The alarm definitions that have empty alarm names are alarms that were removed from vCenter 8.x, but not removed from the vCenter database during the upgrade to 8.x.
The upgrade process would have replaced the alarm localisation files with only the alarms it is expecting to find on 8.x.
The issue affects vCenter 8.x only and will be fixed in 9.x.
vCenter 8.x
When the vCenter tries to retrieve the alarm name localisation from the localisation file, and it doesn't exist, it returns an empty alarm name instead of the alarm system name.
There are 2 possible solutions. The easier and recommended solution is number 1, delete the missing alarms - as these alarms were supposed to be replaced by the upgrade anyway.
Solution 1;
Delete the empty alarms from the alarm definitions.
Solution 2;
Create localisations for the missing alarms.
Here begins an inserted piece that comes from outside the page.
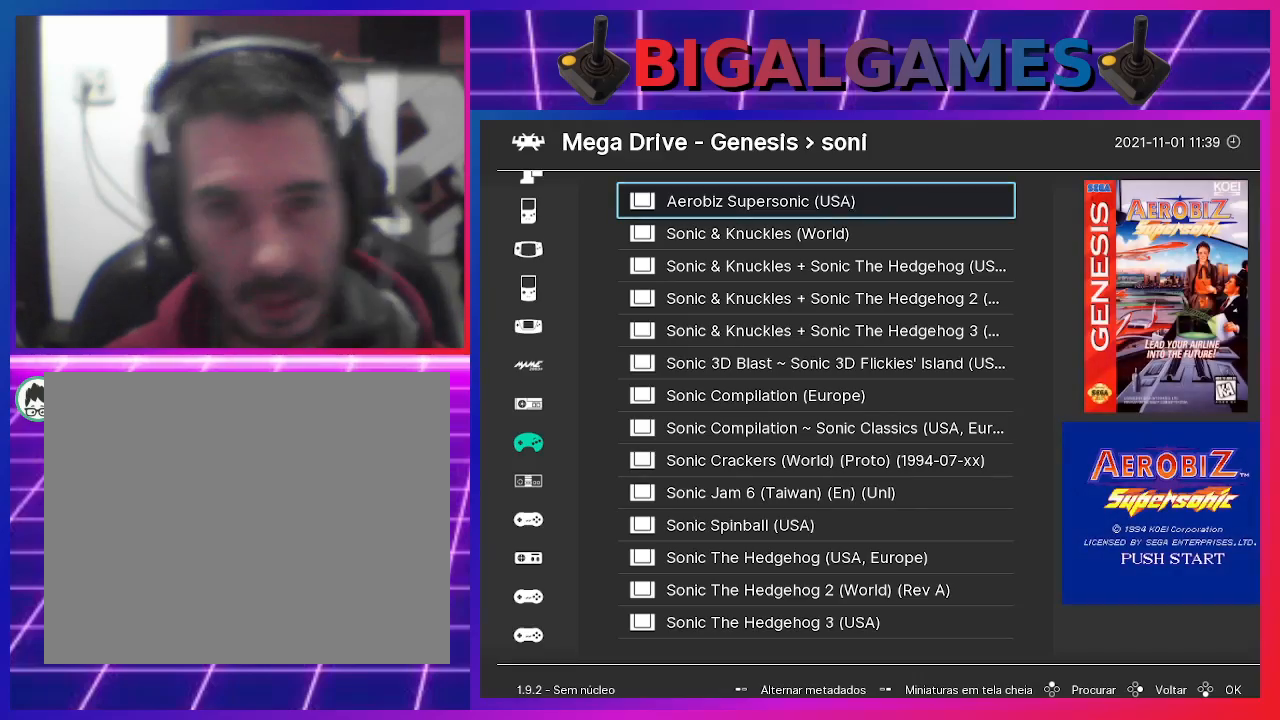
{"buttons": [], "events": [[267, "DPAD_UP", "down"], [400, "DPAD_UP", "up"]]}
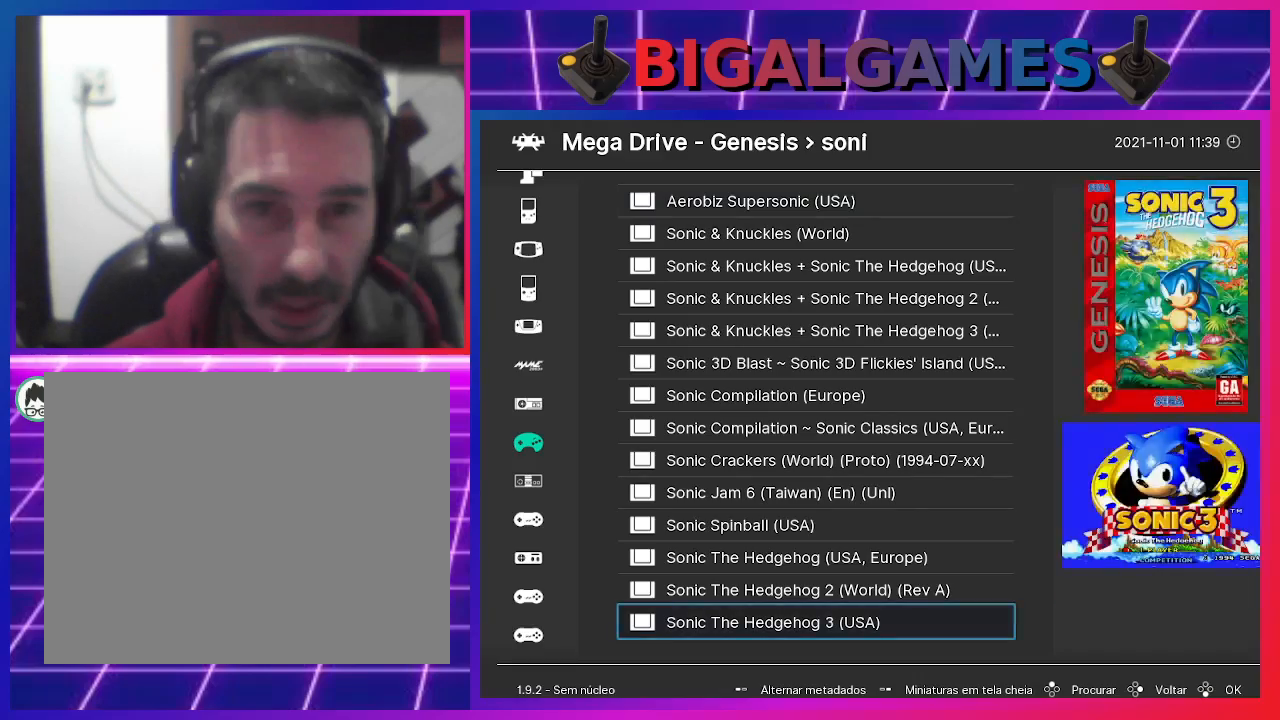
{"buttons": [], "events": [[33, "DPAD_UP", "down"], [133, "DPAD_UP", "up"], [200, "DPAD_UP", "down"], [300, "DPAD_UP", "up"]]}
1. Take a snapshot/backup of the vCenter in question
2. Find the alarm names that don't have a localisation entry, by running the following 4 commands on the vCenter;
$ psql -U postgres VCDB -c "select name from vpx_alarm" -o alarms.txt
$ (cat alarms.txt | grep -vi exhaust | head -n -3 | tail -n +3 | sort | awk -F "alarm." '{print $2}') > /tmp/temp1.txt
$ (find /etc/vmware-vpx -name alarm.vmsg | grep "en/" | xargs cat | grep -v "#" | grep -v "^$" | awk '{print $1}' | sed 's/\.[^.]*$//' | sort -u) > /tmp/temp2.txt
$ grep -Fxvf temp2.txt temp1.txt
Sample output;$ grep -Fxvf temp2.txt temp1.txt
HostConnectionStateAlarm
For each entry outputted here, create an entry in the localisation file like so;1. vim /etc/vmware-vpx/locale/en/alarm.vmsg
2. Shift + G to go to the bottom of the file
3. Press 'i' to insert text
4. Create a summary and a label entry for the missing alarm;
HostConnectionStateAlarm.label = "Host connection and power state"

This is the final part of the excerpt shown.